Magazine cost — UAH 80
The central theme of the issue is the progress of our civilization in the near future due to the use of the latest technologies in the technique of astronomical observations, space research and transformations of our everyday life.
Astronomy: Next steps
Sergey Gordienko, Vladimir Manko, Daria Zaremba
Imagine the feelings experienced by a very nearsighted person wearing suitable glasses or contact lenses for the first time. He/she will be delighted to see a lot of new amazing details of the surrounding world. Astronomers will experience similar emotions when they receive the results of the new generation of telescopes. In the next 5-6 years, several giant instruments will be launched on Earth and in space. Humanity spends a lot of money on their creation, hoping to get an equally large-scale effect for science and our knowledge of the Universe.
Neutrino are elusive and ubiquitous
Two issues of the magazine are devoted to neutrinos. You will learn how these amazing particles of the microcosm were discovered, billions of which permeate our body every second, and what we know about them at the moment. The second article is devoted to methods of neutrino registration. Their development eventually led to the emergence of a completely new branch of astronomy — neutrino astronomy, which uses elusive particles to study the properties of celestial bodies.
Secrets of the eighth planet. Prospects for the study of Neptune and Triton
Neptune is a very unusual planet: at one time it was observed by the founder of telescopic astronomy, Galileo Galilei (but took it for a distant star). Later, it was finally “officially” discovered by gravitational perturbations in the motion of Uranus. At the beginning of the XX century, scientists began to understand its role in the formation of a belt of ice bodies far from the Sun. 30 years ago, the vicinity of Neptune was visited by the first and, so far, the only automatic Voyager 2 scout. It took detailed pictures of the most distant planet and its largest moon Triton, which also turned out to be a very curious object.
Now a new mission to the eighth planet is being developed, which can start in 2026.
Lunar scout. 10 years of research
When, in January 2004, the President of the United States, George W. Bush announced the “Vision for Space Exploration” doctrine, which implied, in particular, the creation of new manned vehicles suitable for expeditions to other planets, and the resumption of astronauts’ flights to the Moon until 2020, this goal seemed quite achievable. However, in 2011, the new President Barack Obama formulated new goals for American cosmonautics, and the Constellation lunar program was curtailed. But a lot has been done within its framework — in particular, the launch of the Lunar Reconnaissance Orbiter interplanetary spacecraft, which has become the longest-lived and scientifically productive artificial satellite of the Moon. June 18 marked the 10th anniversary of its launch.

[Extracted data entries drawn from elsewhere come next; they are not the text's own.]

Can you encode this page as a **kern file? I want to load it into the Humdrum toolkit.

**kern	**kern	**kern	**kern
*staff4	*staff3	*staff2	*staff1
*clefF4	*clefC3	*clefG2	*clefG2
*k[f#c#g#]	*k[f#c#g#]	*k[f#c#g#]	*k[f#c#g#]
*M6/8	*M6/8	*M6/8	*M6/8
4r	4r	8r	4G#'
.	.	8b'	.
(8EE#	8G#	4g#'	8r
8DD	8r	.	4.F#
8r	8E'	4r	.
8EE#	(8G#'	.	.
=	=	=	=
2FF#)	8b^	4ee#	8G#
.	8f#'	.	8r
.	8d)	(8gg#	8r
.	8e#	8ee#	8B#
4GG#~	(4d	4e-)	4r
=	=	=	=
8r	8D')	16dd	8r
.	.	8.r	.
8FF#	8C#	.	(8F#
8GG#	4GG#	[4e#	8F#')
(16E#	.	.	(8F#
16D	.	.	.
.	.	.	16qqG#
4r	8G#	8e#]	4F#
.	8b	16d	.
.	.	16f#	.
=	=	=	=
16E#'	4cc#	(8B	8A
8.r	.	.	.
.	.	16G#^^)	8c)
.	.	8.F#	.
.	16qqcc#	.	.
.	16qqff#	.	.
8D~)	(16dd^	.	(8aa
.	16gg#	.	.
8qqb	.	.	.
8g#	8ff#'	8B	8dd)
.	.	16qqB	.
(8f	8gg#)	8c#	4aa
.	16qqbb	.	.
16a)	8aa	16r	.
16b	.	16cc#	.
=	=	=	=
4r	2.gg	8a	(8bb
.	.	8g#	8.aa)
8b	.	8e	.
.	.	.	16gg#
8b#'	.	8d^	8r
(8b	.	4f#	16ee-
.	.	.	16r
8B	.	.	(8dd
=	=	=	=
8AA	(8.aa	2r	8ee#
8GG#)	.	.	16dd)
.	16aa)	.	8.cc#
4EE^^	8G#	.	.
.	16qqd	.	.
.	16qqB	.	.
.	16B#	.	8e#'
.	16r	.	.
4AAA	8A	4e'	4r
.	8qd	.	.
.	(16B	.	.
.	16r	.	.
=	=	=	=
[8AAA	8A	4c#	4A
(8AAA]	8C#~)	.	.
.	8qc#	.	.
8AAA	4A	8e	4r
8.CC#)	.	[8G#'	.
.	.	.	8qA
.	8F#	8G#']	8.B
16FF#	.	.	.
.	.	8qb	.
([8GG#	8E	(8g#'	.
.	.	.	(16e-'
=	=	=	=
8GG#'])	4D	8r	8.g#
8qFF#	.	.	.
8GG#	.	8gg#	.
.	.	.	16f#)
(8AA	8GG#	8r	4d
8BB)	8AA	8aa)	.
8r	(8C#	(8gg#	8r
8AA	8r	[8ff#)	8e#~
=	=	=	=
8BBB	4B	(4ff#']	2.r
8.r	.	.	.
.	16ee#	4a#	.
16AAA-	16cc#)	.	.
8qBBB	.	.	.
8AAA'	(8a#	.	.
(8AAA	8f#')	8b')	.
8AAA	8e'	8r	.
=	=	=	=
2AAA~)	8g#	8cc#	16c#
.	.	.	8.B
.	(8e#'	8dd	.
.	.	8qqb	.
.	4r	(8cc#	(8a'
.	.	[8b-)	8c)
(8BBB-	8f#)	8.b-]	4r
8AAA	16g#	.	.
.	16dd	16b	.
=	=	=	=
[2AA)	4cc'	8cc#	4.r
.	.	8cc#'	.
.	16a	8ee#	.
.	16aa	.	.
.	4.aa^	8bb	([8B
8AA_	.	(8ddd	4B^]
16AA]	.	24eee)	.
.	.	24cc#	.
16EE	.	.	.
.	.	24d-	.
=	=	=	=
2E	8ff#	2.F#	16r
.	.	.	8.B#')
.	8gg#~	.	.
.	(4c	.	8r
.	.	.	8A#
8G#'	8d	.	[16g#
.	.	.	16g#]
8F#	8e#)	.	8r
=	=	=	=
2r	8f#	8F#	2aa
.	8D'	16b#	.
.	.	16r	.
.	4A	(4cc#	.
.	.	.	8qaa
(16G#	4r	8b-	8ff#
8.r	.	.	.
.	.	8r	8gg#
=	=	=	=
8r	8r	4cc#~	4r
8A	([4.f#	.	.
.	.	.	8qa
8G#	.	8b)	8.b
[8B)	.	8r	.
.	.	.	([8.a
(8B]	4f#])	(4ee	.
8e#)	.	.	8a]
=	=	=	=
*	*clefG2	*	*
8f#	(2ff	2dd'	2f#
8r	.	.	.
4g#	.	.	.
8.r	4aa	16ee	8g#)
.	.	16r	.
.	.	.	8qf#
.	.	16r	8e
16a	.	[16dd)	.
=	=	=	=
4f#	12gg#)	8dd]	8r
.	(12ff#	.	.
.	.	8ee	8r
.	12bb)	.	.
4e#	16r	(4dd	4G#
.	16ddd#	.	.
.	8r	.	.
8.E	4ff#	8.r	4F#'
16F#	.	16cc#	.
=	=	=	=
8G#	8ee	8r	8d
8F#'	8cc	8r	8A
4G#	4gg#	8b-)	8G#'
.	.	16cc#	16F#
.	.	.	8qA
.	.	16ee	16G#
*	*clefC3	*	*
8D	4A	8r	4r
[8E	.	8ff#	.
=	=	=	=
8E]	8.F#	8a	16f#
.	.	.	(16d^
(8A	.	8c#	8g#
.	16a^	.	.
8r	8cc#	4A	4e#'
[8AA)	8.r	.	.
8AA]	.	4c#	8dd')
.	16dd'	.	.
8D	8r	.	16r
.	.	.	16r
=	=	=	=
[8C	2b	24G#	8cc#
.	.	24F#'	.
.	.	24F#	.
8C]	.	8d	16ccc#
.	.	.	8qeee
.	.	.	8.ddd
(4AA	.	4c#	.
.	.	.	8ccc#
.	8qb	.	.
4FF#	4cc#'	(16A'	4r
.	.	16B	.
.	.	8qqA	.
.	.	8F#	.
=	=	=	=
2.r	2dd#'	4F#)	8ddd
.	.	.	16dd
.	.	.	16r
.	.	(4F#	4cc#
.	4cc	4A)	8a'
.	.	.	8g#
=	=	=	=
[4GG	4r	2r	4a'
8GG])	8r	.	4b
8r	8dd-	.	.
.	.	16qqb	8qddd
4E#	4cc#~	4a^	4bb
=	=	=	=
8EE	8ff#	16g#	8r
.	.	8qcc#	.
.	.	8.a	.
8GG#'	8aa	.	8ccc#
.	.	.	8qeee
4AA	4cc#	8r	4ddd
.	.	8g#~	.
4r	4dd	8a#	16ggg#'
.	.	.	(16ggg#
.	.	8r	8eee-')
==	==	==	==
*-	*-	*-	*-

Artemis in space. Difficult questions of extraterrestrial childbirth
63 women have already participated in space flights. This is about a ninth of the total number of people who have been outside the atmosphere. Undoubtedly, this number will increase in the future. Women will not stop at the development of near-Earth orbits, and will move on — to the Moon and other planets. Their participation in lunar expeditions is provided for by the new American Artemis program. How difficult can this path be?
Culinary surprises of the near future
New technologies for Earth and space
Based on the current trends in technology development and their “penetration into the masses”, we can try to imagine a picture of the world in 2030, which, apparently, will be very different from what surrounds us today. Scientists will be able to edit the human genome, record information directly into the brain, and the dreams of science fiction writers about tourist flights to near-Earth orbit and to the Moon will finally come true. And it seems that we will eat in a completely different way. But will this make our life easier and safer?

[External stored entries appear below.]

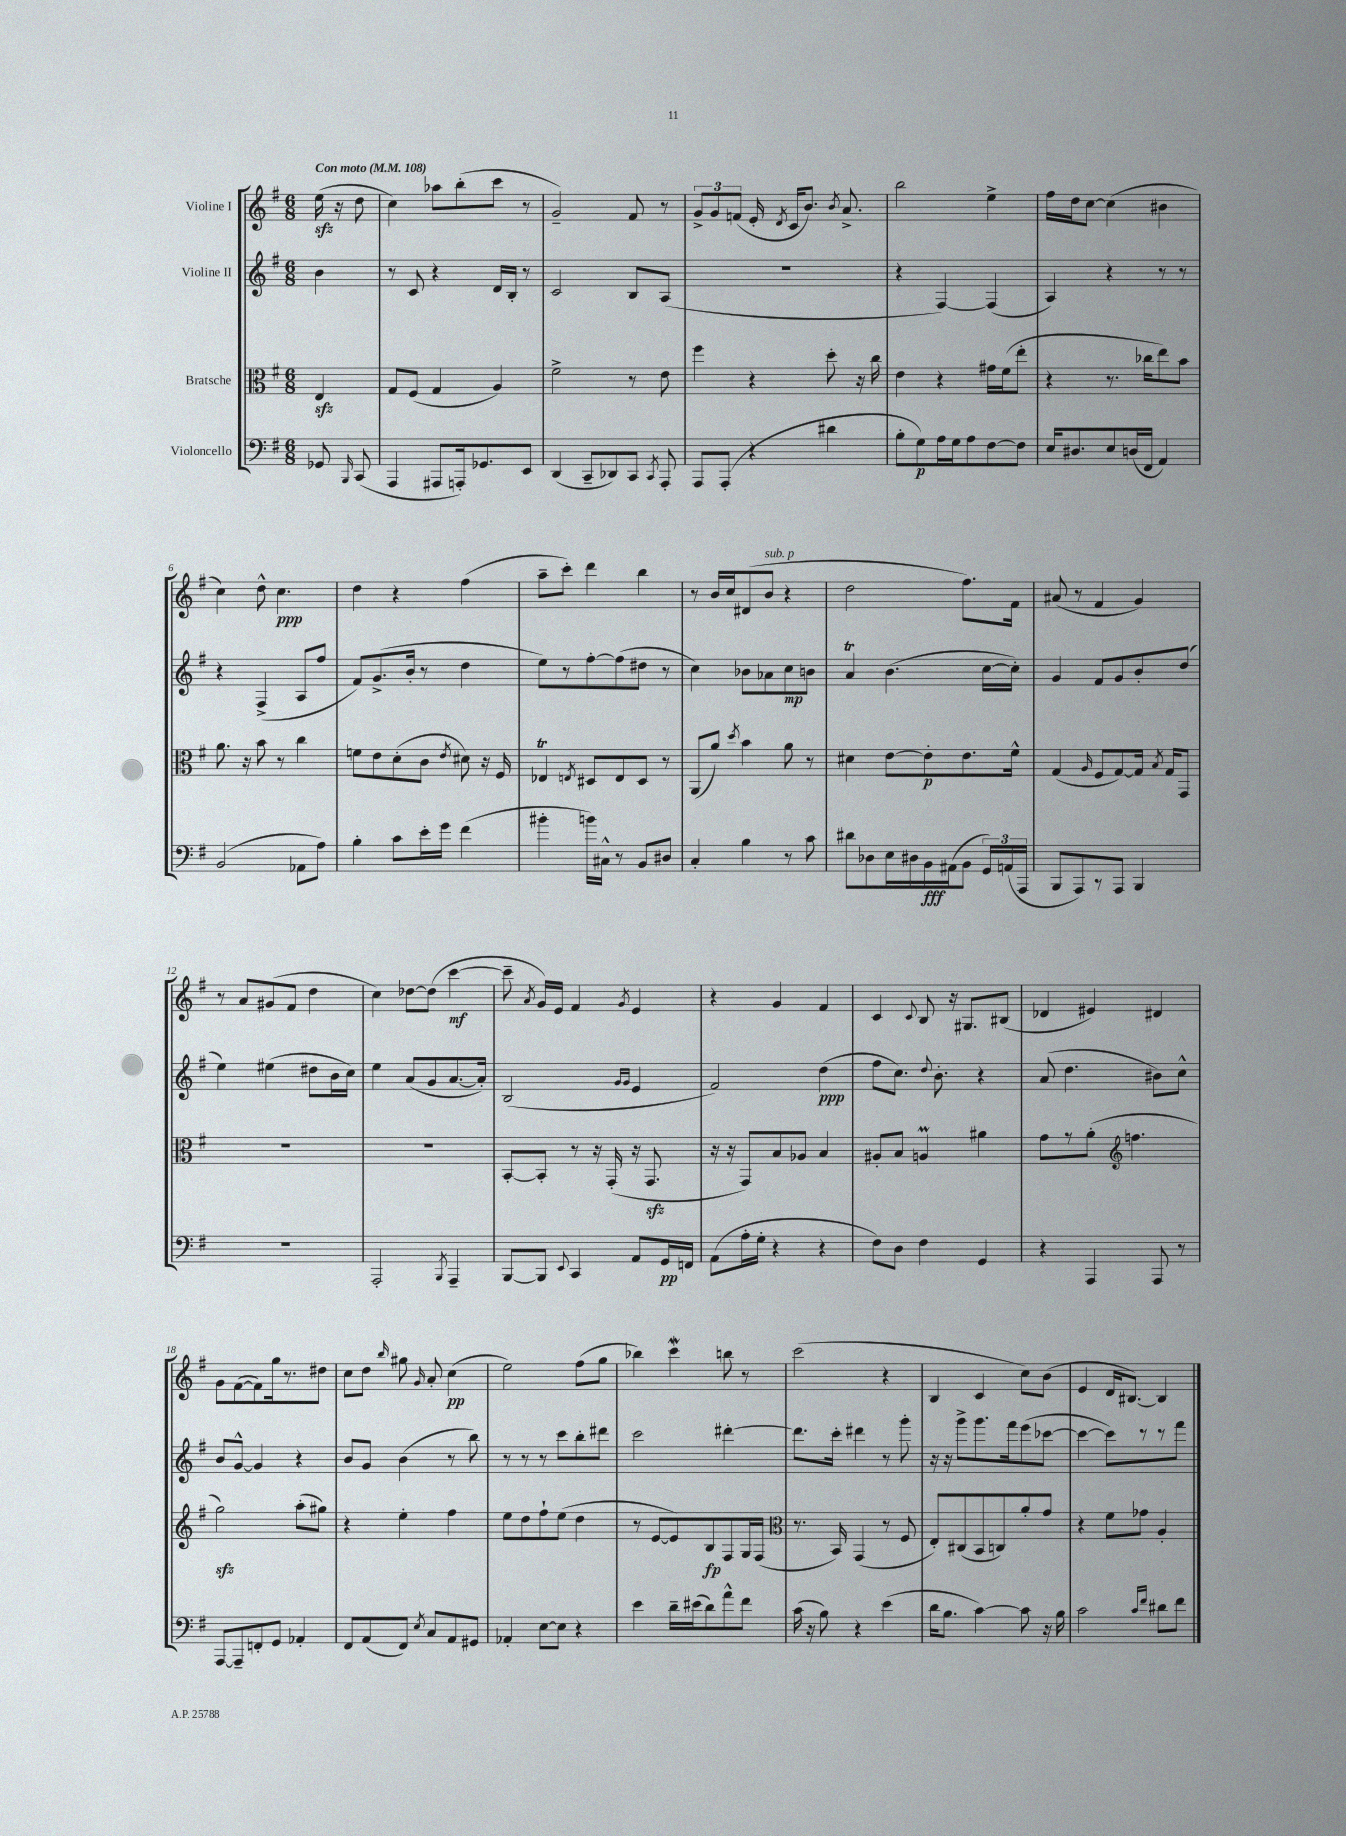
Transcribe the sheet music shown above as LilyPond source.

<<
\new StaffGroup <<
\new Staff = "s0" \with { instrumentName = "Violine I" } {
    \clef treble \key g \major \numericTimeSignature \time 6/8 \partial 4 \tempo "Con moto" 4 = 108
    \autoBeamOff e''16\sfz( r16 d''8 |
    c''4) aes''8[ b''8-.( c'''8] r8 |
    g'2--) fis'8 r8 |
    \tuplet 3/2 { g'8[-> g'8 f'8]( } e'16-. \acciaccatura { d'8 } c'16[ b'8.]) \acciaccatura { b'8 } a'8.-> |
    b''2 e''4-> |
    fis''16[ d''16 c''8]~ c''4( bis'4 |
    c''4) d''8-^ c''4.\ppp |
    d''4 r4 fis''4( |
    a''8[-- c'''8]-.) d'''4 b''4 |
    r8 b'16[ c''16 dis'8( b'8]^\markup { \italic "sub. p" } r4 |
    d''2 fis''8.[) fis'16] |
    ais'8( r8 fis'4 g'4) |
    r8 a'8[ gis'8( fis'8] d''4 |
    c''4) des''8[~ des''8]( c'''4~\mf |
    c'''8-- \acciaccatura { a'8 } g'16[) e'16] fis'4 \acciaccatura { g'8 } e'4 |
    r4 g'4 fis'4 |
    c'4 \appoggiatura { c'8 } b8 r16 gis8.[ bis8]( |
    des'4 eis'4) dis'4 |
    g'8[ fis'8~( fis'8) g''16 r8. dis''8] |
    c''8[ d''8] \grace { b''16 } gis''8 \grace { g'16 } a'8-. c''4\pp( |
    e''2) fis''8[( g''8] |
    bes''4) c'''4\mordent b''8 r8 |
    c'''2( r4 |
    b4 c'4 c''8[) b'8]( |
    e'4 d'16[ bis8.]~) bis4 \bar "|." |
}
\new Staff = "s1" \with { instrumentName = "Violine II" } {
    \clef treble \key g \major \numericTimeSignature \time 6/8 \partial 4
    \autoBeamOff b'4 |
    r8 c'8 r4 d'16[ b16]-. r8 |
    c'2 b8[ a8]( |
    R2. |
    r4 fis4~) fis4( |
    a4) r4 r8 r8 |
    r4 fis4->( a8[ fis''8] |
    fis'8[) g'8.->( b'16]-. r8 d''4 |
    e''8[) r8 fis''8~-. fis''8( dis''8] r8 |
    c''4) bes'8[ aes'8 c''8\mp b'8] |
    a'4\trill b'4.( c''16[~ c''16]-.) |
    g'4 fis'8[ g'8 b'8-. d''8]( |
    e''4) eis''4( dis''8[ b'16 c''16]) |
    e''4 a'8[( g'8 a'8.~ a'16]-.) |
    b2( \grace { g'16[ g'16] } e'4 |
    fis'2) d''4\ppp( |
    fis''8[ c''8.]) \appoggiatura { d''8 } b'8.-. r4 |
    a'8( d''4. bis'8[) c''8]-^ |
    b'8[ g'8]~-^ g'4 r4 |
    b'8[ g'8] b'4( r8 b''8) |
    r8 r8 r8 c'''8[ b''8-. dis'''8] |
    c'''2 dis'''4~-. |
    dis'''8.[ c'''16]-. dis'''4 r8 g'''8-. |
    r16 r16 g'''8[-> g'''8. fis'''16 e'''8( ces'''8]~ |
    ces'''4~ ces'''8[) r8 r8 fis'''8] \bar "|." |
}
\new Staff = "s2" \with { instrumentName = "Bratsche" } {
    \clef alto \key g \major \numericTimeSignature \time 6/8 \partial 4
    \autoBeamOff e4\sfz |
    g8[ fis8]( g4 a4) |
    fis'2-> r8 e'8 |
    fis''4 r4 d''8-. r16 c''16 |
    e'4 r4 gis'16[ fis'16( e''8]-. |
    r4 r8. ces''16[ e''8) b'8] |
    a'8. r16 b'8 r8 c''4 |
    f'8[ e'8 d'8-.( c'8] \acciaccatura { e'8 } dis'8) r16 fis16 |
    ees4\trill \acciaccatura { e8 } dis8[ e8 dis8] r8 |
    a,8[( a'8]) \acciaccatura { d''8 } b'4 a'8 r8 |
    dis'4 e'8[~ e'8-.\p e'8. fis'16]-^ |
    g4( \grace { a16 } fis8[ g8~) g16] \acciaccatura { b8 } g16[ g,8] |
    R2. |
    R2. |
    b,8[~-. b,8]-. r8 r16 g,16-.( r16 g,8.\sfz |
    r16 r16 g,8[) b8 aes8] b4 |
    ais8[-. b8] a4\prall ais'4 |
    g'8[ r8 a'8]-.( \clef treble f''4. |
    g''2\sfz) a''8[-.( gis''8]) |
    r4 e''4-. fis''4 |
    e''8[ d''8 fis''8-! e''8]( d''4 |
    r8 e'8[~ e'8) b8\fp fis8 g16 fis16]( |
    \clef alto r8. b,16) g,4( r8 fis8 |
    e8[-.) cis8( b,8 c8) a'8-. g'8] |
    r4 fis'8[ ges'8] a4-. \bar "|." |
}
\new Staff = "s3" \with { instrumentName = "Violoncello" } {
    \clef bass \key g \major \numericTimeSignature \time 6/8 \partial 4
    \autoBeamOff ges,8 \grace { b,,16 } c,8( |
    a,,4 ais,,8[ a,,16-.) ges,8. e,8] |
    d,4( c,8[-- des,8) c,8] \acciaccatura { c,8 } a,,8-. |
    a,,8[ a,,8]-.( r4 dis'4 |
    b8[-. g8\p) a16 g16 a8 fis8~ fis8] |
    e16[ dis8. e8 d16( fis,16] a,4) |
    b,2( aes,8[ a8]) |
    b4-. c'8[ e'16-. g'16] fis'4( |
    bis'4-. b'16[) cis16]-^ r8 b,8[ dis8] |
    c4-. b4 r8 c'8 |
    dis'8[ des8 e16 dis16 b,16\fff ais,16( b,8] \tuplet 3/2 { g,16[) a,16( a,,16] } |
    b,,8[ a,,8) r8 a,,8] b,,4 |
    R2. |
    a,,2-. \acciaccatura { b,,8 } a,,4-- |
    b,,8[~ b,,8] \appoggiatura { e,8 } c,4 a,8[ g,16\pp f,16] |
    a,8[( a16-. g16]-. r4 r4 |
    fis8[) d8] fis4 g,4 |
    r4 a,,4 a,,8 r8 |
    a,,8[~ a,,8-- f,8-. g,8] aes,4-. |
    fis,8[ a,8( fis,8]) \acciaccatura { e8 } c8[ a,8 gis,8] |
    aes,4-. e8[~ e8] r4 |
    e'4 d'16[-- eis'16( d'8) a'8-^ fis'8] |
    c'16( r16 b8) r4 e'4( |
    d'16[ b8.] c'4~) c'8 r16 b16 |
    c'2 \grace { c'16[ fis'16] } dis'8[ fis'8] \bar "|." |
}
>>
>>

STARLINK: The “killer” of the sky or a new opportunity for astronomers?
In May of this year, the Falcon 9 rocket launched the first lot of 60 devices of the Starlink global Internet system into orbit. The main goal of the program is to provide as many users as possible with fast uninterrupted access to the network. Many scientists have published rather pessimistic forecasts, according to which in the future Starlink and similar satellite constellations will actually “destroy” the night sky, seriously complicating, or even making astronomical observations from the Earth’s surface completely impossible. How serious is this threat?